Hungriger Buntspecht meißelt Loch in selbst gebauten Meisenkasten, schnappt sich die Jungvögel und verspeist sie

Norderstedt. Sie hat schon fast auf das Gepiepe aus dem Garten gewartet. „Immer, wenn die Alten kamen, haben die jungen Meisen ein wahres Piepkonzert angestimmt. Und die Eltern flogen im Minutentakt in den Meisenkasten, um den Nachwuchs zu füttern“, sagt Herma Lutter. Doch plötzlich herrschte Stille, die Stimmen der Vogelkinder waren verstummt. Herma Lutter stellte eine Leiter an den Kirschbaum, an dessen einem Ast der Meisenkasten hing, und warf einen Blick durch das Ein- und Ausflugloch. Und dann sah die Norderstedterin ein zweites Loch an der Seite des Vogelhauses, das ihr Mann aus einem Ast des Kirschbaums gearbeitet hatte.

Er hatte den Ast ausgehöhlt, für den Boden einen Holzstopfen zugesägt, der die Brutstätte für die Vögel verschloss, oben ein Dach mit leichtem Überstand befestigt und ein Loch für den An- und Abflug in das runde Zuhause gebohrt. „Wir haben noch einen zweiten selbst gebauten Meisenkasten, und die werden gut angenommen, wahrscheinlich, weil sie den natürlichen Brutplätzen eher entsprechen als die Nistkästen, die man kaufen kann“, sagt Herma Lutter.

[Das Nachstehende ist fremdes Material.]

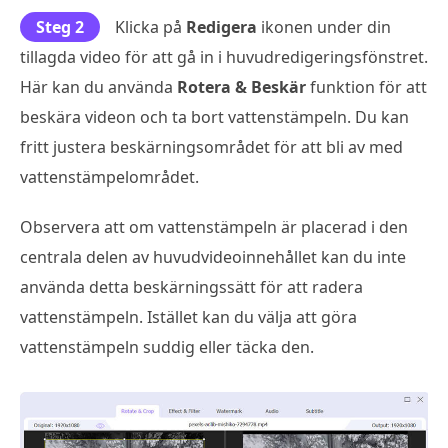
Steg 2
Klicka på
Redigera
ikonen under din
tillagda video för att gå in i huvudredigeringsfönstret.
Här kan du använda
Rotera & Beskär
funktion för att
beskära videon och ta bort vattenstämpeln. Du kan
fritt justera beskärningsområdet för att bli av med
vattenstämpelområdet.
Observera att om vattenstämpeln är placerad i den
centrala delen av huvudvideoinnehållet kan du inte
använda detta beskärningssätt för att radera
vattenstämpeln. Istället kan du välja att göra
vattenstämpeln suddig eller täcka den.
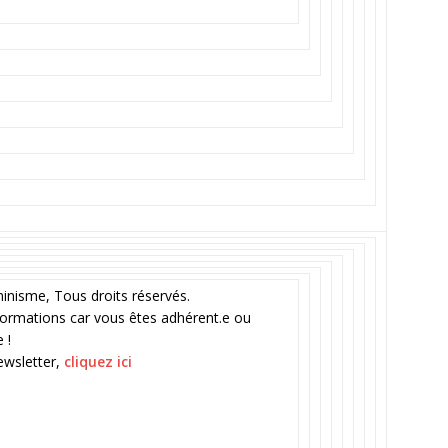
inisme, Tous droits réservés.
nformations car vous êtes adhérent.e ou
 !
ewsletter,
cliquez ici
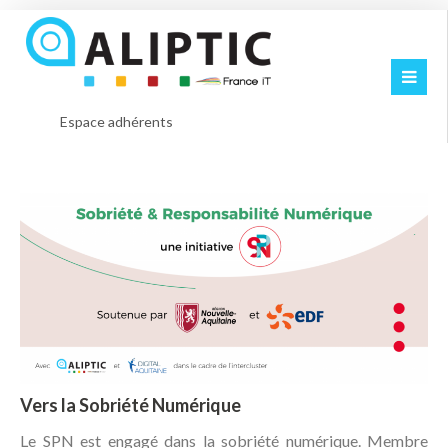
Espace adhérents
Vers la Sobriété Numérique
Le SPN est engagé dans la sobriété numérique. Membre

Zweimal im Jahr haben die Meisen die Brutplätze in den Kästen besiedelt

Zweimal im Jahr haben die Meisen die Brutplätze im Garten der Lutters besiedelt, in dem einen haben Kohlmeisen Familien gegründet, den anderen haben Blaumeisen genutzt, um dem Nachwuchs bis zur Selbstständigkeit Schutz zu bieten. Das hat viele Jahre gut funktioniert, die Lutters haben sich am Familienleben der Meisen auf ihrem Grundstück in Friedrichsgabe erfreut. Sie haben die Meisenhäuser sogar in jedem Herbst kontrolliert und gewartet. „Wir haben sie sauber gemacht, Haare, Moos und all die anderen weichen Nestmaterialien entfernt, und sie sogar mit kochendem Wasser ausgespült, um Keime abzutöten“, sagt Herma Lutter.

Doch jetzt hat einer die schützende Holzhülle geknackt. Ein Buntspecht wollte wohl seine Speisekarte erweitern, und da kamen ihm die jungen, noch hilflosen Meisen gerade recht. Erst hat er versucht, durch das Einflugloch an seine Beute heranzukommen. Doch so lang er den Hals auch gereckt hat, es hat nicht gereicht.

Hieb für Hieb hat der fliegende Zimmermann die Wand durchtrennt

Doch Aufgeben kam für den gefiederten Holzhacker nicht in Frage. Sein Plan war, ein neues, tiefer gelegenes Loch zu schaffen, um an die Jungmeisen heranzukommen. Gedacht, getan – der amselgroße Vogel, der an seinem kontrastreichen schwarz-weiß-roten Gefieder gut zu erkennen ist, hat mit seinem meißelartigen, kräftigen Schnabel Hieb für Hieb die Wand durchtrennt. Gehört hat ihn Herma Lutter nicht. Sie geht davon aus, dass er in den frühen Morgenstunden seiner Arbeit nachgegangen ist. Irgendwann war das Loch groß genug, damit der Vogel mit dem Kopf durchpasste und sich die Meisenjungen holen konnte.

„Wie viele es genau waren, kann ich nicht sagen. Im Durchschnitt waren es immer vier bis fünf pro Brut“, sagt Herma Lutter, die zunächst nicht glauben wollte, was sie da sah. Sie ging davon aus, dass sich Buntspechte von Insekten und Larven ernähren, die sie unter der Borke freilegen. „Ich habe mich in einem Vogelbuch schlaugemacht und gelernt, dass Spechte durchaus auch mal Nester räubern und Jungvögel verspeisen“, sagt sie. Ingo Ludwichowski, Geschäftsführer des Naturschutzbundes Schleswig-Holstein, bestätigt das: „Es kommt durchaus vor, dass Buntspechte Nester ausräumen.“

Den leer geräumten Meisenkasten will Herma Lutter nicht wieder in den Kirschbaum hängen. Sie glaubt nicht, dass dort nochmals Meisen nisten werden.